Default value: 15 minutes
LOAD, EXPORT
Yes
key_column
A timestamp or date column in the specified
table or query for
exporting newer data continuously to object store. The last
execution timestamp or date is tracked by Export pipeline and
compared with the value in the key_column to
identify new data for exporting to object store.
Default value: NULL
If key_column is not specified for an export
pipeline, the entire contents of the table or
query are uploaded to object store in each
pipeline job execution.
EXPORT
No
location
Specifies a URI that points to an Object Storage location.
The format of the URI depends on the Cloud Object Storage service. See DBMS_CLOUD URI Formats for more information.

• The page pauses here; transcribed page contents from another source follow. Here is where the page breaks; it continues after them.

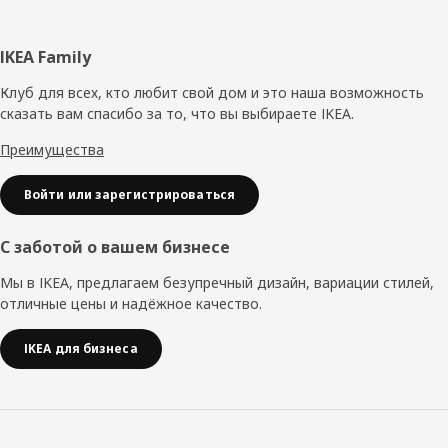
Нижний
IKEA Family
колонтитул
Клуб для всех, кто любит свой дом и это наша возможность
сказать вам спасибо за то, что вы выбираете IKEA.
Преимущества
Войти или зарегистрироваться
С заботой о вашем бизнесе
Мы в IKEA, предлагаем безупречный дизайн, вариации стилей,
отличные цены и надёжное качество.
IKEA для бизнеса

This attribute is mandatory for both LOAD and
EXPORT pipelines.
LOAD, EXPORT
No
priority
Specifies a string value that determines the number
of parallel operations performed for the pipeline.
In a load pipeline, it determines the number of files
loaded in parallel.
In an export pipeline, it determines the degree of
parallelism for fetching data from the database.
An operation with a higher priority consumes more database
resources and is completed sooner.
Valid values:
HIGH: Determines the number of
parallel files handled using the database's ECPU count
(OCPU count if your database uses
OCPUs).
MEDIUM: Determines the number of
simultaneous processes using the concurrency limit for
Medium service. The default value is 4.
LOW: Run the pipeline job in serial
order.
Default value: MEDIUM
The maximum number of concurrent file operations is limited to
64.
LOAD, EXPORT
Yes
query
Specifies a SELECT statement so
that only the required data is exported. The query determines
the contents of the files you export as text files (CSV, JSON, Parquet, or XML) or
dump files.
For example:
SELECT warehouse_id, quantity FROM inventories
Default value: NULL
For an export pipeline, either table_name or
query is mandatory.
EXPORT
No
table_name
Specifies the name of the target table for loading or exporting
data.
For a load pipeline table_name is mandatory.
For an export pipeline, either table_name or
query is mandatory.
LOAD, EXPORT
No
table_owner
The name of the schema where the target table resides
for loading or exporting data.
Default value: NULL
With a NULL value the target table is in the
same schema as the user running the procedure.